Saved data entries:
»»
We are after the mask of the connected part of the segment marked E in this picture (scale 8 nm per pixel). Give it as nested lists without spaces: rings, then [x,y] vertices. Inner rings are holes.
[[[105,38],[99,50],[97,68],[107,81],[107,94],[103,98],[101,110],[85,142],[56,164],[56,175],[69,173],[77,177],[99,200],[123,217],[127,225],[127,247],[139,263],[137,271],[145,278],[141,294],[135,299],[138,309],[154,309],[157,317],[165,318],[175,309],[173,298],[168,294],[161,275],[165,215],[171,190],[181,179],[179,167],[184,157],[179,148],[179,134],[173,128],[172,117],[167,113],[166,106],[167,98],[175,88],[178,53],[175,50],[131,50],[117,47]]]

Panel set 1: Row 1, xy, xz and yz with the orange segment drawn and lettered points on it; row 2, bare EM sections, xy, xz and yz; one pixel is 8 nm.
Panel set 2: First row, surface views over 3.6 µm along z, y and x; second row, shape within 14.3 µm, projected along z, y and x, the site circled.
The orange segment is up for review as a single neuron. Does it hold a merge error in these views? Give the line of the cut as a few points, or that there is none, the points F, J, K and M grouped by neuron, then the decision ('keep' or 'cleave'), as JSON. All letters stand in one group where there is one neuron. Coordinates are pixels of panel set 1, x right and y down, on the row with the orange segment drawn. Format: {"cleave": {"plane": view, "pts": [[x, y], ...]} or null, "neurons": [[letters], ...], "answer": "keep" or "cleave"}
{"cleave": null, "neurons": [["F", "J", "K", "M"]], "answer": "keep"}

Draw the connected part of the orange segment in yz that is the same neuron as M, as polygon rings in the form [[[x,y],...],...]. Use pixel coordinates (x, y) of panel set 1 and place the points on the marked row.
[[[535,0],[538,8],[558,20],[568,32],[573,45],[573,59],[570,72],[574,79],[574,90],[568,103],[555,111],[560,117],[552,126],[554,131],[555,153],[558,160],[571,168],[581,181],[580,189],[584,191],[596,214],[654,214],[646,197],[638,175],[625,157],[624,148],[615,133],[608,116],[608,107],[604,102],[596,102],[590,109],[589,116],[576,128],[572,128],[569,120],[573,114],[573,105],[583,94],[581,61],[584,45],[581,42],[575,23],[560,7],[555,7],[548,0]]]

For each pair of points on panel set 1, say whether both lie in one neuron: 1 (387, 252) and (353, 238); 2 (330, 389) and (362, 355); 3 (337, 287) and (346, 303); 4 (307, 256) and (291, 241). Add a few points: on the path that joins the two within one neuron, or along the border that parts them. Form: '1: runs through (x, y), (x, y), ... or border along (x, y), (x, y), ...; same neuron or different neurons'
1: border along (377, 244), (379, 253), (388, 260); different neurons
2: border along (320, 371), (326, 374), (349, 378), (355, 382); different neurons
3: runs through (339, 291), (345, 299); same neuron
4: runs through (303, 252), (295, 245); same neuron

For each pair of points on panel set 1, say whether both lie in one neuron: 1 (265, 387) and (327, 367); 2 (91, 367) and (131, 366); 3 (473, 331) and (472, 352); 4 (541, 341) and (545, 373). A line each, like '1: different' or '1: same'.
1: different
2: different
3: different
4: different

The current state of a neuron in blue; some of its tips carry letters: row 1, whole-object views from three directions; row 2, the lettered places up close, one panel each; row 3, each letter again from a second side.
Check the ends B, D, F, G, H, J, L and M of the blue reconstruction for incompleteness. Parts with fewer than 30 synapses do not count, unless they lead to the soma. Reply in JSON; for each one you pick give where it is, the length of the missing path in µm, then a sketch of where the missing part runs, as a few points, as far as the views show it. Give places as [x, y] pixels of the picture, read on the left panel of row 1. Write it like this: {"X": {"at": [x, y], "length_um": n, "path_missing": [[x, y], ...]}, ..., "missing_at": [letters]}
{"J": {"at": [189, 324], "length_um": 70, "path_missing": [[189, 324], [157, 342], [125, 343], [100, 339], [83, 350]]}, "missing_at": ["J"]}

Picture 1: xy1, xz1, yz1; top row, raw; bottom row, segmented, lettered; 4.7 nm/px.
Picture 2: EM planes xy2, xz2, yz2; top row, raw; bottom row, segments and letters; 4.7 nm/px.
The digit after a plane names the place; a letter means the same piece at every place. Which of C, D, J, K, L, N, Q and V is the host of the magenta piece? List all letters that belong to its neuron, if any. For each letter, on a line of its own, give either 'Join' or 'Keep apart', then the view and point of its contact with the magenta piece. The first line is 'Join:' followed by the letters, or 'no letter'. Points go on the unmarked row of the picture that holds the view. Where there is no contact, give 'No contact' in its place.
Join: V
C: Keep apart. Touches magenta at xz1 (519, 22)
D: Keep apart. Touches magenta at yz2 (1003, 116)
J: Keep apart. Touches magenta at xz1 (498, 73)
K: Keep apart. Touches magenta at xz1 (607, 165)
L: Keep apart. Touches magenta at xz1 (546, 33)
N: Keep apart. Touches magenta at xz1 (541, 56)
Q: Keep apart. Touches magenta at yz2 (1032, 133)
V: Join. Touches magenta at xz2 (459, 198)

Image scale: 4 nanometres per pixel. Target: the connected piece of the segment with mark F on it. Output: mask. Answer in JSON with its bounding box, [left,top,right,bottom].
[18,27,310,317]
««
- Task to complete: Word for word, copy out all of the data shown above.

- Completed exercise:
We are after the mask of the connected part of the segment marked E in this picture (scale 8 nm per pixel). Give it as nested lists without spaces: rings, then [x,y] vertices. Inner rings are holes.
[[[105,38],[99,50],[97,68],[107,81],[107,94],[103,98],[101,110],[85,142],[56,164],[56,175],[69,173],[77,177],[99,200],[123,217],[127,225],[127,247],[139,263],[137,271],[145,278],[141,294],[135,299],[138,309],[154,309],[157,317],[165,318],[175,309],[173,298],[168,294],[161,275],[165,215],[171,190],[181,179],[179,167],[184,157],[179,148],[179,134],[173,128],[172,117],[167,113],[166,106],[167,98],[175,88],[178,53],[175,50],[131,50],[117,47]]]

Panel set 1: Row 1, xy, xz and yz with the orange segment drawn and lettered points on it; row 2, bare EM sections, xy, xz and yz; one pixel is 8 nm.
Panel set 2: First row, surface views over 3.6 µm along z, y and x; second row, shape within 14.3 µm, projected along z, y and x, the site circled.
The orange segment is up for review as a single neuron. Does it hold a merge error in these views? Give the line of the cut as a few points, or that there is none, the points F, J, K and M grouped by neuron, then the decision ('keep' or 'cleave'), as JSON. All letters stand in one group where there is one neuron. Coordinates are pixels of panel set 1, x right and y down, on the row with the orange segment drawn. Format: {"cleave": {"plane": view, "pts": [[x, y], ...]} or null, "neurons": [[letters], ...], "answer": "keep" or "cleave"}
{"cleave": null, "neurons": [["F", "J", "K", "M"]], "answer": "keep"}

Draw the connected part of the orange segment in yz that is the same neuron as M, as polygon rings in the form [[[x,y],...],...]. Use pixel coordinates (x, y) of panel set 1 and place the points on the marked row.
[[[535,0],[538,8],[558,20],[568,32],[573,45],[573,59],[570,72],[574,79],[574,90],[568,103],[555,111],[560,117],[552,126],[554,131],[555,153],[558,160],[571,168],[581,181],[580,189],[584,191],[596,214],[654,214],[646,197],[638,175],[625,157],[624,148],[615,133],[608,116],[608,107],[604,102],[596,102],[590,109],[589,116],[576,128],[572,128],[569,120],[573,114],[573,105],[583,94],[581,61],[584,45],[581,42],[575,23],[560,7],[555,7],[548,0]]]

For each pair of points on panel set 1, say whether both lie in one neuron: 1 (387, 252) and (353, 238); 2 (330, 389) and (362, 355); 3 (337, 287) and (346, 303); 4 (307, 256) and (291, 241). Add a few points: on the path that joins the two within one neuron, or along the border that parts them. Form: '1: runs through (x, y), (x, y), ... or border along (x, y), (x, y), ...; same neuron or different neurons'
1: border along (377, 244), (379, 253), (388, 260); different neurons
2: border along (320, 371), (326, 374), (349, 378), (355, 382); different neurons
3: runs through (339, 291), (345, 299); same neuron
4: runs through (303, 252), (295, 245); same neuron

For each pair of points on panel set 1, say whether both lie in one neuron: 1 (265, 387) and (327, 367); 2 (91, 367) and (131, 366); 3 (473, 331) and (472, 352); 4 (541, 341) and (545, 373). A line each, like '1: different' or '1: same'.
1: different
2: different
3: different
4: different

The current state of a neuron in blue; some of its tips carry letters: row 1, whole-object views from three directions; row 2, the lettered places up close, one panel each; row 3, each letter again from a second side.
Check the ends B, D, F, G, H, J, L and M of the blue reconstruction for incompleteness. Parts with fewer than 30 synapses do not count, unless they lead to the soma. Reply in JSON; for each one you pick give where it is, the length of the missing path in µm, then a sketch of where the missing part runs, as a few points, as far as the views show it. Give places as [x, y] pixels of the picture, read on the left panel of row 1. Write it like this: {"X": {"at": [x, y], "length_um": n, "path_missing": [[x, y], ...]}, ..., "missing_at": [letters]}
{"J": {"at": [189, 324], "length_um": 70, "path_missing": [[189, 324], [157, 342], [125, 343], [100, 339], [83, 350]]}, "missing_at": ["J"]}

Picture 1: xy1, xz1, yz1; top row, raw; bottom row, segmented, lettered; 4.7 nm/px.
Picture 2: EM planes xy2, xz2, yz2; top row, raw; bottom row, segments and letters; 4.7 nm/px.
The digit after a plane names the place; a letter means the same piece at every place. Which of C, D, J, K, L, N, Q and V is the host of the magenta piece? List all letters that belong to its neuron, if any. For each letter, on a line of its own, give either 'Join' or 'Keep apart', then the view and point of its contact with the magenta piece. The first line is 'Join:' followed by the letters, or 'no letter'. Points go on the unmarked row of the picture that holds the view. Where there is no contact, give 'No contact' in its place.
Join: V
C: Keep apart. Touches magenta at xz1 (519, 22)
D: Keep apart. Touches magenta at yz2 (1003, 116)
J: Keep apart. Touches magenta at xz1 (498, 73)
K: Keep apart. Touches magenta at xz1 (607, 165)
L: Keep apart. Touches magenta at xz1 (546, 33)
N: Keep apart. Touches magenta at xz1 (541, 56)
Q: Keep apart. Touches magenta at yz2 (1032, 133)
V: Join. Touches magenta at xz2 (459, 198)

Image scale: 4 nanometres per pixel. Target: the connected piece of the segment with mark F on it. Output: mask. Answer in JSON with its bounding box, [left,top,right,bottom].
[18,27,310,317]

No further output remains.